In 3 unrelated patients (XXIV, XXV, and XXVI) with a pleiotropic developmental disorder, Cuvertino et al. (2017) identified de novo heterozygous loss of function frameshift or nonsense mutations in the ACTB gene (102630.0008-102630.0010), consistent with haploinsufficiency. Functional studies of these patient cells were not performed, but cells derived from patients with larger deletions including the ACTB gene showed decreased nuclear ACTB protein levels, abnormal regulation and expression of genes involved in the cell cycle, and decreased cellular proliferation. ACTB-deficient cells were also significantly more circular and larger overall compared to control cell, and showed impaired migration in an in vitro wound assay. Cuvertino et al. (2017) noted that the partial overlap of phenotypes of individuals with BRWS resulting from heterozygous ACTB missense mutations and individuals with ACTB loss-of-function mutations suggests that the disorder may result not only from a postulated gain-of-function mechanism, as suggested by Riviere et al. (2012), but might also include effects resulting from a loss-of-function or dominant-negative mechanism. The findings suggested that the phenotype resulted from haploinsufficiency of the ACTB gene, which plays a role in development, particularly of the brain, heart, and kidney.

History

Two of the children reported by Baraitser and Winter (1988) were sibs, which is consistent with autosomal recessive inheritance but does not exclude a submicroscopic abnormality of chromosome structure. Sib occurrence with apparently normal parents may also represent germinal mosaicism in one parent.
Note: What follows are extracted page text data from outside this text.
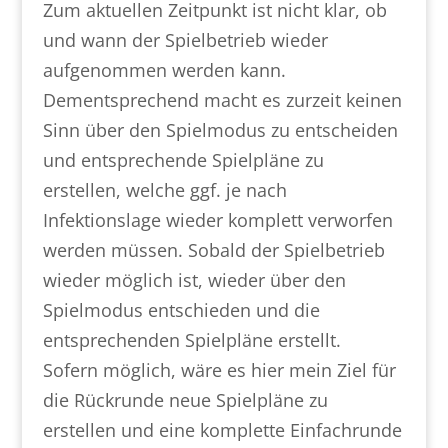
Zum aktuellen Zeitpunkt ist nicht klar, ob
und wann der Spielbetrieb wieder
aufgenommen werden kann.
Dementsprechend macht es zurzeit keinen
Sinn über den Spielmodus zu entscheiden
und entsprechende Spielpläne zu
erstellen, welche ggf. je nach
Infektionslage wieder komplett verworfen
werden müssen. Sobald der Spielbetrieb
wieder möglich ist, wieder über den
Spielmodus entschieden und die
entsprechenden Spielpläne erstellt.
Sofern möglich, wäre es hier mein Ziel für
die Rückrunde neue Spielpläne zu
erstellen und eine komplette Einfachrunde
Riviere et al. (2012) reviewed the only report of affected sibs, patients 1 and 2 of Baraitser and Winter (1988), a brother and sister born to unrelated Asian parents. These patients both had iris colobomata, but both had normal head size and normal metopic region with no trigonocephaly, as well as normal ears and hearing. Brain imaging was not performed. Riviere et al. (2012) remarked that this family was lost to follow-up, and a cryptic chromosomal imbalance was not excluded. Considering their findings, Riviere et al. (2012) concluded that these 2 sibs should probably not be considered as having Baraitser-Winter syndrome. Patient 3 of the original report was found to have a mutation in the ACTG1 gene (102560.0009).